The lawsuit contends that the Clearway Clinic’s website does not make it clear that “its true goal is to dissuade women from terminating their pregnancies.”

Liss-Riordan said her client came across the clinic when she searched online for an ultrasound scan nearby.

Windows are boarded up at Clearway Clinic, where vandals smashed windows with a hammer on July 7, 2022.
Windows are boarded up at the Clearway Clinic, where vandals smashed windows with a hammer on July 7, 2022.Christine Peterson / Telegram & Gazette / USA Today Network

The paperwork the woman received after the scan, Liss-Riordan said, told her she had a “viable, in-utero pregnancy, which she did not.”

The lawsuit also alleges that the paperwork was signed by a doctor, listed as the clinic’s “medical director,” though the patient said she did not see the director in person.

After the woman left Clearway, Liss-Riordan said, staffers “followed up with her urging her to keep the pregnancy going.”

Dr. Amy Addante, an OB-GYN based in Illinois and a fellow with the advocacy group Physicians for Reproductive Health, said that typically, ectopic pregnancies should be terminated “as soon as possible.”

The alleged incident at Clearway, she said, “speaks to the dangers that crisis pregnancy centers can really present to pregnant people, because you don’t know who is doing your ultrasound.”

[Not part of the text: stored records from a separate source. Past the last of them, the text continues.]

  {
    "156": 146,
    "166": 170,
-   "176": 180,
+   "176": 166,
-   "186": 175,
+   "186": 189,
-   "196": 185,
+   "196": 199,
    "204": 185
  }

The majority of staff members at crisis pregnancy centers are volunteers, according to the Charlotte Lozier Institute, an arm of the anti-abortion group Susan B. Anthony Pro-Life America. As of 2019, the institute found, less than 40% of such centers’ combined staff and volunteer workers were licensed medical professionals.

Crisis pregnancy centers served 1.85 million people in 2019, according to the Lozier Institute. It is likely the number has grown since the Supreme Court’s Dobbs decision overturned Roe v. Wade last year, because abortion access is now banned, severely restricted or unavailable in nearly two dozen states.

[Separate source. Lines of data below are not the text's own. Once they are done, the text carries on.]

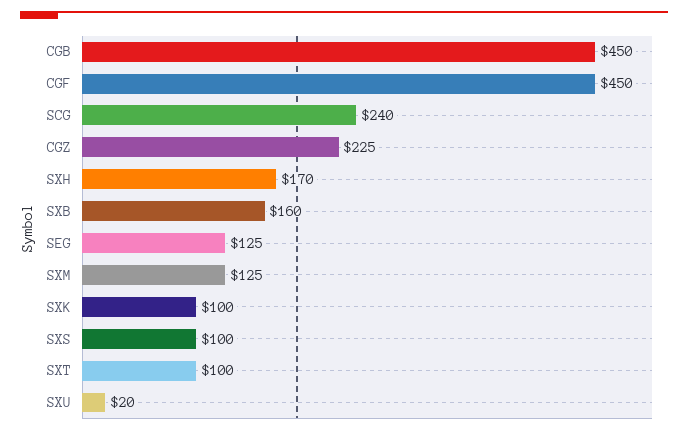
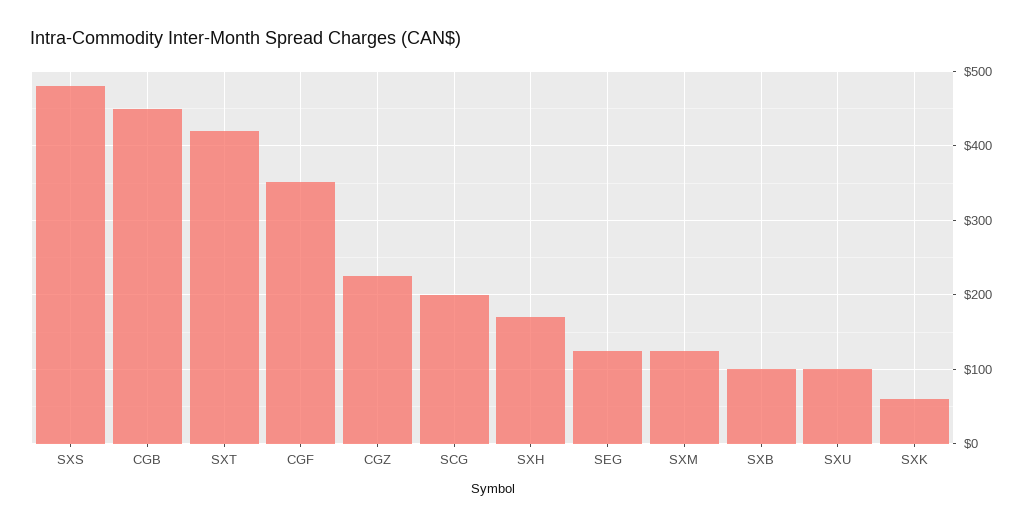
  {
    "CGB": 450,
-   "CGF": 450,
+   "CGF": 350,
-   "SCG": 240,
+   "SCG": 200,
    "CGZ": 225,
    "SXH": 170,
-   "SXB": 160,
+   "SXB": 100,
    "SEG": 125,
    "SXM": 125,
-   "SXK": 100,
+   "SXK": 60,
-   "SXS": 100,
+   "SXS": 480,
-   "SXT": 100,
+   "SXT": 420,
-   "SXU": 20
+   "SXU": 100
  }

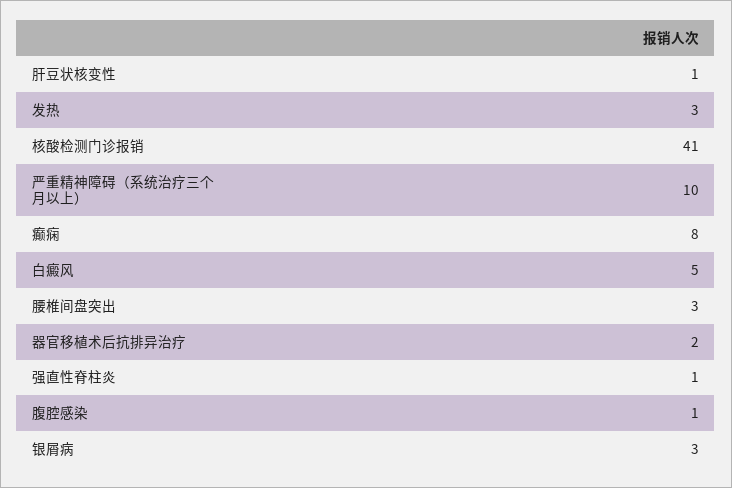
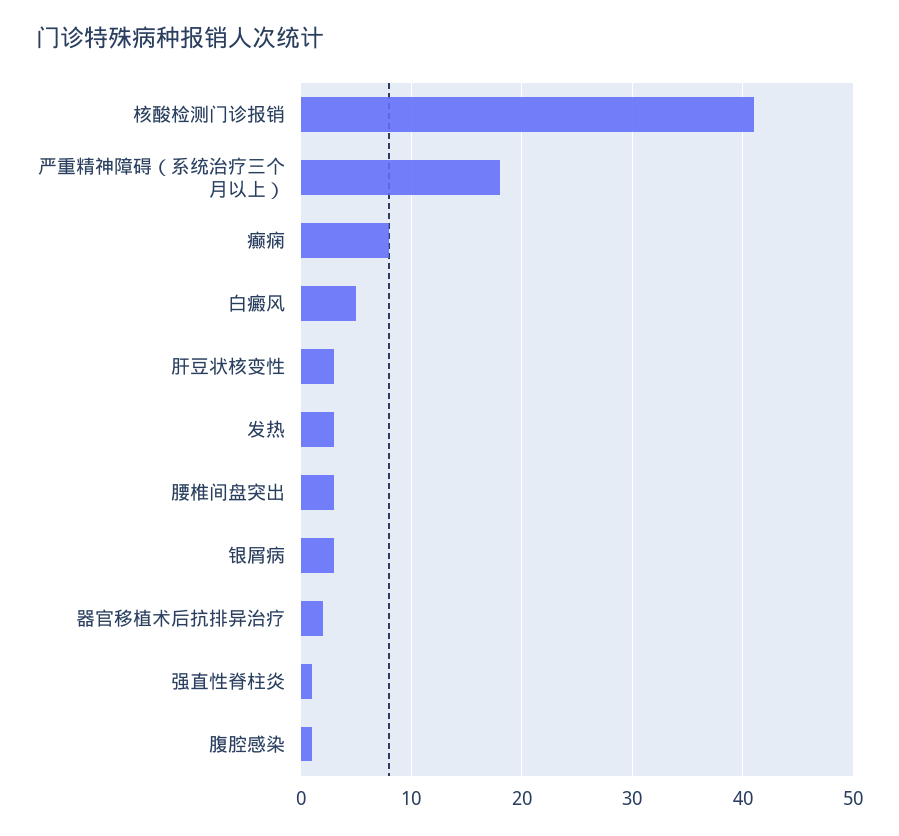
  {
-   "肝豆状核变性": 1,
+   "肝豆状核变性": 3,
    "发热": 3,
    "核酸检测门诊报销": 41,
-   "严重精神障碍（系统治疗三个月以上）": 10,
+   "严重精神障碍（系统治疗三个月以上）": 18,
    "癫痫": 8,
    "白癜风": 5,
    "腰椎间盘突出": 3,
    "器官移植术后抗排异治疗": 2,
    "强直性脊柱炎": 1,
    "腹腔感染": 1,
    "银屑病": 3
  }

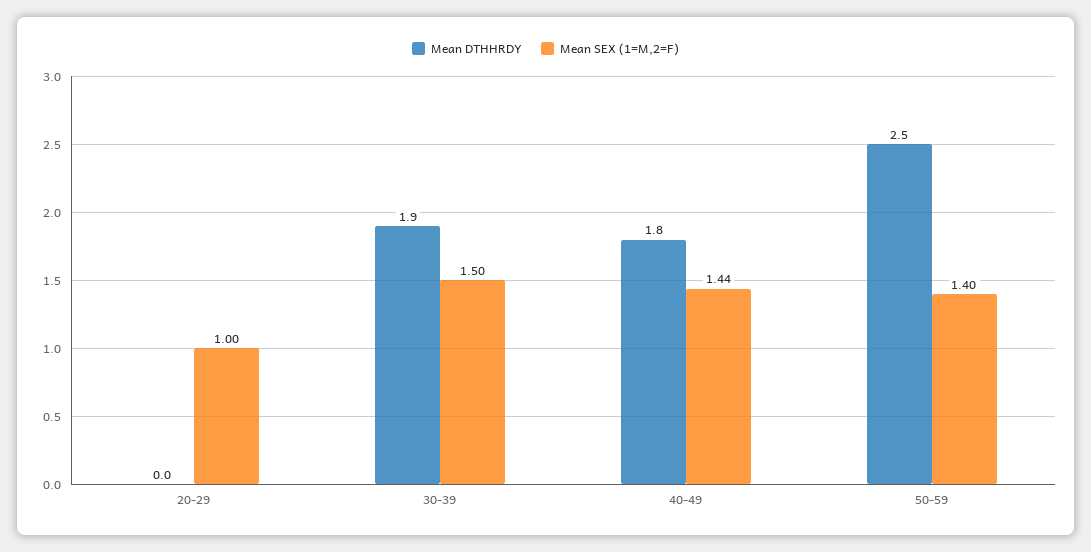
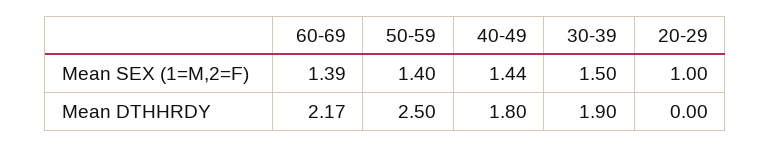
  {
    "Mean DTHHRDY": {
      "20-29": 0,
      "30-39": 1.9,
      "40-49": 1.8,
-     "50-59": 2.5
+     "50-59": 2.5,
+     "60-69": 2.17
    },
    "Mean SEX (1=M,2=F)": {
      "20-29": 1,
      "30-39": 1.5,
      "40-49": 1.44,
-     "50-59": 1.4
+     "50-59": 1.4,
+     "60-69": 1.39
    }
  }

Liss-Riordan said she and her client hope the case “serves as a warning to other crisis pregnancy centers that have been engaged in deceptive acts.”

The suit was filed as a class action to allow other potential plaintiffs to join in the future.

Allegations of misinformation against crisis pregnancy centers

The Clearway Clinic’s website says it provides “pre-abortion consultations” to discuss “emotional complications associated with the abortion procedure.” It also says it provides free ultrasound scans and “abortion pill reversal.”

The American College of Obstetricians and Gynecologists says claims about abortion pill reversal “are not based on science and do not meet clinical standards.” The practice typically involves a dose of the hormone progesterone.

The Clearway website also says the clinic employs “a team of board certified doctors and nurses.”

But Addante said her “best guess is whoever did this patient’s initial ultrasound was not someone qualified to be doing it.”

A literature review of research on crisis pregnancy centers, published in the American Medical Association Journal of Ethics in 2018, documented various instances in which obstetrics and gynecology researchers have accused the facilities of spreading medical misinformation.

Two undercover NBC News producers visited state-funded crisis pregnancy centers in Texas after Roe v. Wade was overturned, and their investigation found that counselors falsely claimed abortions cause mental illness and falsely implied they could lead to cancer and infertility.

Liss-Riordan said her client sued because “she wanted to prevent other women from experiencing the type of deception that she did.”

Many women, she said, go to such centers “and have no idea that they walked into something other than a regular medical clinic.”